Compito assegnato:
Nell'intervista a Luca Poli, su quale argomento era la tesi con cui ha concluso gli studi all'Università di Pisa?

Nello stand della Carmignani al Pisa Book Festival trovo alcuni autori che decido di coinvolgere. Il primo è Luca Poli, autore del recente “Aloha” di cui ho sentito parlare un gran bene e che mi propongo di leggere al più presto. Intanto riesco a coinvolgere il giovane scrittore in una breve chiacchierata.
Luca, si presenti…
“Sono Luca Poli, ho 36 anni, sono laureato in “Cinema musica e teatro” all’Università di Pisa dove ho concluso il mio ciclo di studi con una tesi sul doppiaggio poiché mi interessava la relazione fra la recitazione e la declamazione, ovvero la voce come strumento per recitare”.
Da questo suo interesse mi par di comprendere che lei ha svolto attività teatrale, vero?
“Sì. Ho iniziato alle elementari, poi ho continuato alle medie e quindi sono stato sette anni all’interno del Teatro “Verdi” di Pisa dove si svolgono ottimi corsi di teatro e di drammaturgia, con Franco Farina, Cristina Lazzari, Luca Biagiotti. Li ho potuto realizzare diverse esperienze, tra cui un bellissimo studio e spettacolo sui campi di concentramento di Auschwitz e sul processo di Norimberga. È stata proprio una bella esperienza svoltasi più di dieci anni fa che ci ha portato anche a visitare Auschwitz per raccogliere testimonianze da utilizzare nella messa in scena di un bellissimo spettacolo. Nel frattempo mi sono avvicinato alla letteratura e alla scrittura”.
Qual è l’importanza della scrittura nella sua vita?

Estratti dell'elenco:
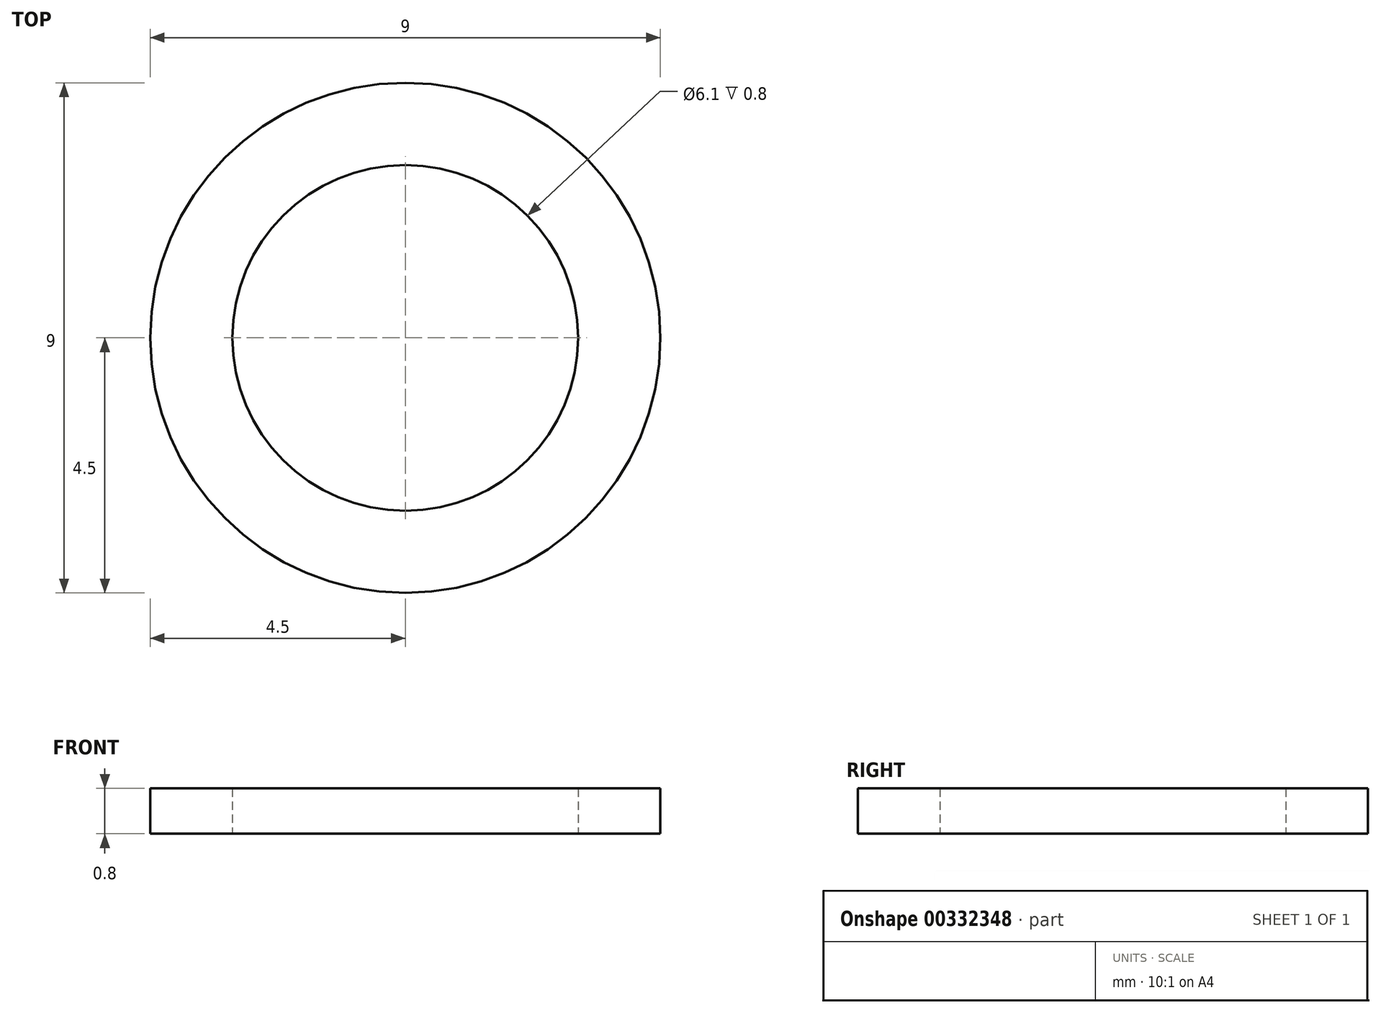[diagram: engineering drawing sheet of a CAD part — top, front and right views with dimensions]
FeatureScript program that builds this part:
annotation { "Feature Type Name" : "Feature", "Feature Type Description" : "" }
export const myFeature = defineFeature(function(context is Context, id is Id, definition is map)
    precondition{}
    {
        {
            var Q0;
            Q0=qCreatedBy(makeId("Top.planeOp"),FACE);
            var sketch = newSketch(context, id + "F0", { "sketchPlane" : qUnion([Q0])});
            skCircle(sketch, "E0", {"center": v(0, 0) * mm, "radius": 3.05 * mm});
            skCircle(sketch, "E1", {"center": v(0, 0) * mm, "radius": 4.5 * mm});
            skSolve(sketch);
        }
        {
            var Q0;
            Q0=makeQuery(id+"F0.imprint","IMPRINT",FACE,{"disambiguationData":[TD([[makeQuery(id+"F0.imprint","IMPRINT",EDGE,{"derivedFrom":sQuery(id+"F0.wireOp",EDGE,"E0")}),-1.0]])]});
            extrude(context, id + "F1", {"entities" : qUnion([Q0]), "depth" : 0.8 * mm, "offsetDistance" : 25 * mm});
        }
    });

* * *

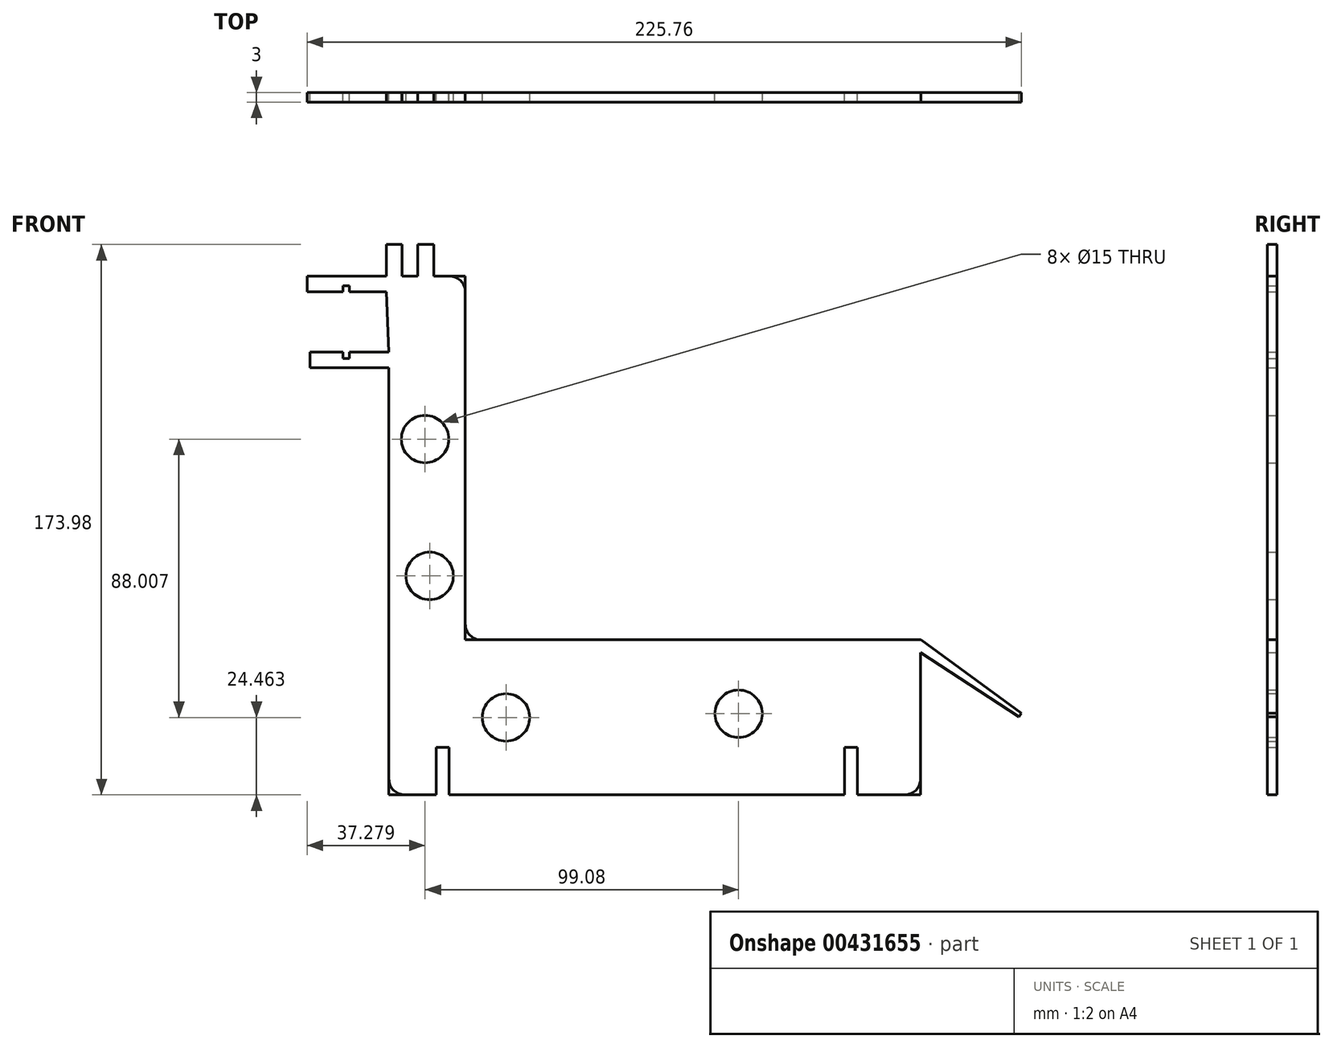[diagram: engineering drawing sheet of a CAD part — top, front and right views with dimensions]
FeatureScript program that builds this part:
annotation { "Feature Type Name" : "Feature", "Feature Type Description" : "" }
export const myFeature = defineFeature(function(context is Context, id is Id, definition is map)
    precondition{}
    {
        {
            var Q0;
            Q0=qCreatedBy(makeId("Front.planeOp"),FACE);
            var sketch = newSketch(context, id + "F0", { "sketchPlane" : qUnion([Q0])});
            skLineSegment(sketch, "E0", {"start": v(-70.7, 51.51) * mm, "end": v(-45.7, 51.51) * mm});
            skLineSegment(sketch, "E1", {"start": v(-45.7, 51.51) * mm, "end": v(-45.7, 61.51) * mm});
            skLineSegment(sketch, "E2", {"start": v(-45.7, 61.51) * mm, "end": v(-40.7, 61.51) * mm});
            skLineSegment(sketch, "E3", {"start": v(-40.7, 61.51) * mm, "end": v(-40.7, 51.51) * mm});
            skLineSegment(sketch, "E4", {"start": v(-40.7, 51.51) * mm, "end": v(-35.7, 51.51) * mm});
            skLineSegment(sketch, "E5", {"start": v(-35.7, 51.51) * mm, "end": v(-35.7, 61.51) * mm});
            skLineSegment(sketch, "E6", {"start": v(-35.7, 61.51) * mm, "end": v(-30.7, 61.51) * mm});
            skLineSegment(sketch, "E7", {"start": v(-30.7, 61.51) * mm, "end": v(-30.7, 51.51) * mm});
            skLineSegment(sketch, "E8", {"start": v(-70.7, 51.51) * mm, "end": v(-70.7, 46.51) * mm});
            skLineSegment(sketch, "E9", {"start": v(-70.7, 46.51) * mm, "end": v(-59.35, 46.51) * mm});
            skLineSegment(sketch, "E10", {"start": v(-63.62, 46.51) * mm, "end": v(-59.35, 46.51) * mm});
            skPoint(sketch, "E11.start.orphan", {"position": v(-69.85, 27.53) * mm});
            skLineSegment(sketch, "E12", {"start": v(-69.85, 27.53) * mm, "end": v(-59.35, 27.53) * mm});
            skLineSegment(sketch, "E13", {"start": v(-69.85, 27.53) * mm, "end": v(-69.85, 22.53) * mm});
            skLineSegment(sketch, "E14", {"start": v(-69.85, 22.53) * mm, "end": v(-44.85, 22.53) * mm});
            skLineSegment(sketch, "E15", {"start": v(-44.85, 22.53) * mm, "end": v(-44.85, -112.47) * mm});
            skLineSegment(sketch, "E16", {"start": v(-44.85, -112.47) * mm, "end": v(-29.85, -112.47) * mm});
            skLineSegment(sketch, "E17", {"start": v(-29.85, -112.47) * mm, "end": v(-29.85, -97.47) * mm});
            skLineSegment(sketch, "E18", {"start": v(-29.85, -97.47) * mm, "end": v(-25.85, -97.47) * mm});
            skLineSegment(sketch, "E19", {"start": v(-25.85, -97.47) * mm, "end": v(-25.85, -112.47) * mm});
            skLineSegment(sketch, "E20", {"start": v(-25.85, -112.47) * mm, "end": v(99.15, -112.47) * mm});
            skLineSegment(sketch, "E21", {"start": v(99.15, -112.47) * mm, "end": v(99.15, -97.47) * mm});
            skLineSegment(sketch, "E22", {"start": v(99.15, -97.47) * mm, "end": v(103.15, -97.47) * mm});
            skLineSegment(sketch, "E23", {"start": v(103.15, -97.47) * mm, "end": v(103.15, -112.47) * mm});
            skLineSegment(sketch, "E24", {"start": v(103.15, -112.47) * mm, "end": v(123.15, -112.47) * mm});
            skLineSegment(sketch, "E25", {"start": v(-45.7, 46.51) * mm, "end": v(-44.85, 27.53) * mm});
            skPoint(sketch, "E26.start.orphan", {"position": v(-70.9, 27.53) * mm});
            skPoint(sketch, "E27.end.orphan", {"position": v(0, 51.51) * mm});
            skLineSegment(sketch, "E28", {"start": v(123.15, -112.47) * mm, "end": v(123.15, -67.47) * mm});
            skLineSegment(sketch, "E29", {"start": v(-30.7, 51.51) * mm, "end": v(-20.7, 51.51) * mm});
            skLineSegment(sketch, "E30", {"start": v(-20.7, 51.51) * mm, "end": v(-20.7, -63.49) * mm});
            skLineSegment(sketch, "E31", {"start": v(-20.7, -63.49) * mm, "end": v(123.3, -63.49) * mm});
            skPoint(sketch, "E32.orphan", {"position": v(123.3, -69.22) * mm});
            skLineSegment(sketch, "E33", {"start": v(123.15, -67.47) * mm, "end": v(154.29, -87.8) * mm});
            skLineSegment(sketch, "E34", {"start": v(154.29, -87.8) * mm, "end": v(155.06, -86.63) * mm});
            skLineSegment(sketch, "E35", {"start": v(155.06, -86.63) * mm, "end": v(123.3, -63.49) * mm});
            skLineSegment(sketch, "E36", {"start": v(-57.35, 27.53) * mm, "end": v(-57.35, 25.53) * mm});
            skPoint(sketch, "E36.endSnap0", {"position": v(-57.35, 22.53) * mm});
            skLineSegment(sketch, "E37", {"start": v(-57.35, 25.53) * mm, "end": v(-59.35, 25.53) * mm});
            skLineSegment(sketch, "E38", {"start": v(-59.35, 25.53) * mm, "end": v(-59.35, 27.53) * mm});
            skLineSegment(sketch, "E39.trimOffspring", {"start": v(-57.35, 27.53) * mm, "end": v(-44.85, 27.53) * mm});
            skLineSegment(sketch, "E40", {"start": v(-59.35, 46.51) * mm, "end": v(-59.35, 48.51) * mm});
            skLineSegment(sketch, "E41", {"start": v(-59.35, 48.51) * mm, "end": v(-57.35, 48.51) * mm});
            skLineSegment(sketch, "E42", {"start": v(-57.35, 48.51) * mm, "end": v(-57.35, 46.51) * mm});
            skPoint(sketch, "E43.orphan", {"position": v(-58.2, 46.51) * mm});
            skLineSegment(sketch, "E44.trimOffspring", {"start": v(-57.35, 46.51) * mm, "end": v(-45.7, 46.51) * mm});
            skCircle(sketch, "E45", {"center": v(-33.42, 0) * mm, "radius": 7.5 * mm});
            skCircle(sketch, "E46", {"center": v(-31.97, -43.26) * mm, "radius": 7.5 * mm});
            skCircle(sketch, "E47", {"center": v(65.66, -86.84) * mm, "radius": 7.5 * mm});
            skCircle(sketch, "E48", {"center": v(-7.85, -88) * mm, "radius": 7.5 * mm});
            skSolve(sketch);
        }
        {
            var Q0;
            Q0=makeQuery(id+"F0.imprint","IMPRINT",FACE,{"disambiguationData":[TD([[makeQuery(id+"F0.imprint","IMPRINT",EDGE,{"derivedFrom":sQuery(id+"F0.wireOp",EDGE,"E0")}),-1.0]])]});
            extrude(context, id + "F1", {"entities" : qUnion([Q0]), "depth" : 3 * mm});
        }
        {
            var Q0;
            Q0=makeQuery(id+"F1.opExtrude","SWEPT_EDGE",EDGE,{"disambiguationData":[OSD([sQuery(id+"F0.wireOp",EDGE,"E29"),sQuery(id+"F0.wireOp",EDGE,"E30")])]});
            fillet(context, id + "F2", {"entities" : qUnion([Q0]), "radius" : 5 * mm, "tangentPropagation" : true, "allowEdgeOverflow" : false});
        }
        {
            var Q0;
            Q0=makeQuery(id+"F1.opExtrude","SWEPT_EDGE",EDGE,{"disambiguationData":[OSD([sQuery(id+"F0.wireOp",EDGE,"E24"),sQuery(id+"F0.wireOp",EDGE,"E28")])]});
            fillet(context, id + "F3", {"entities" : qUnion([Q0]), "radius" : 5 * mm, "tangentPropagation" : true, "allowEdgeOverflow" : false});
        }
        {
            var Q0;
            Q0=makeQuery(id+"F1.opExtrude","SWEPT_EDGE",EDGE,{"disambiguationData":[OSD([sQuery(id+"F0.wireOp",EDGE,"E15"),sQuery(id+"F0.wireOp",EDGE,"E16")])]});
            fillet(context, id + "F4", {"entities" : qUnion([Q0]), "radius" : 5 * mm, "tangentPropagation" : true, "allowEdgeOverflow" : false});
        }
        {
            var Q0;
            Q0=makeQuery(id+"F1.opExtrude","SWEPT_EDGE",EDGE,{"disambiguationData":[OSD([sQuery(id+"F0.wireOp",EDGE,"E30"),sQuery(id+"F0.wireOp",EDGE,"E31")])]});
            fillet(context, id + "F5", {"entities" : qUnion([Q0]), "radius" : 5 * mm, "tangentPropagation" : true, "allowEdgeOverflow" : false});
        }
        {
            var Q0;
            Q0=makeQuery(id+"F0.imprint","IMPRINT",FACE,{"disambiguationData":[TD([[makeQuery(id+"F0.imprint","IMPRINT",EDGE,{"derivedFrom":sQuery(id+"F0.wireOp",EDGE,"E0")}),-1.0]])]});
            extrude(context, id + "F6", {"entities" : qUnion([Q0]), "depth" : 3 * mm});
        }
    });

--

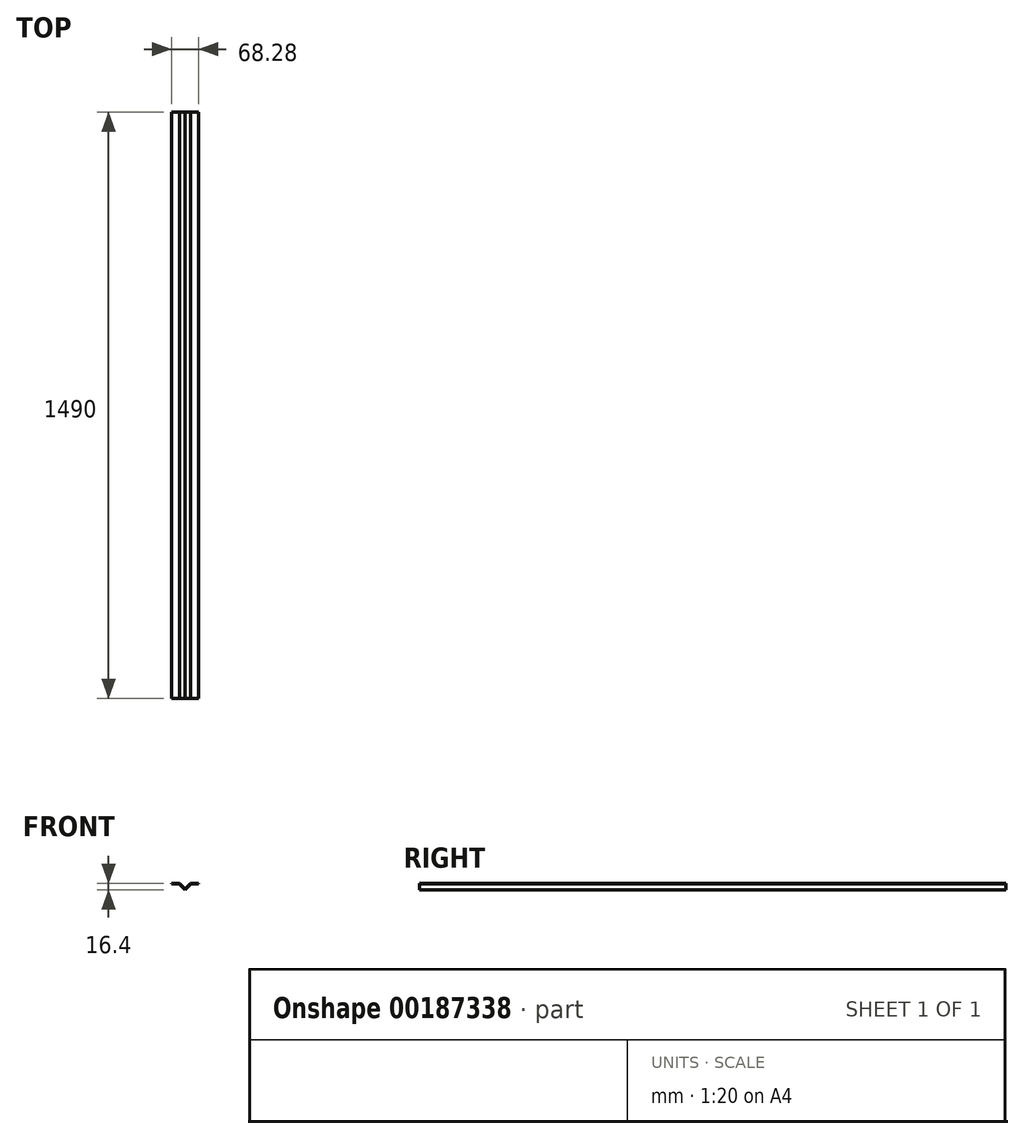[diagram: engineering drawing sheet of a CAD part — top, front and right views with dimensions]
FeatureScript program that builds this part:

Risultato del compito:
Sul doppiaggio.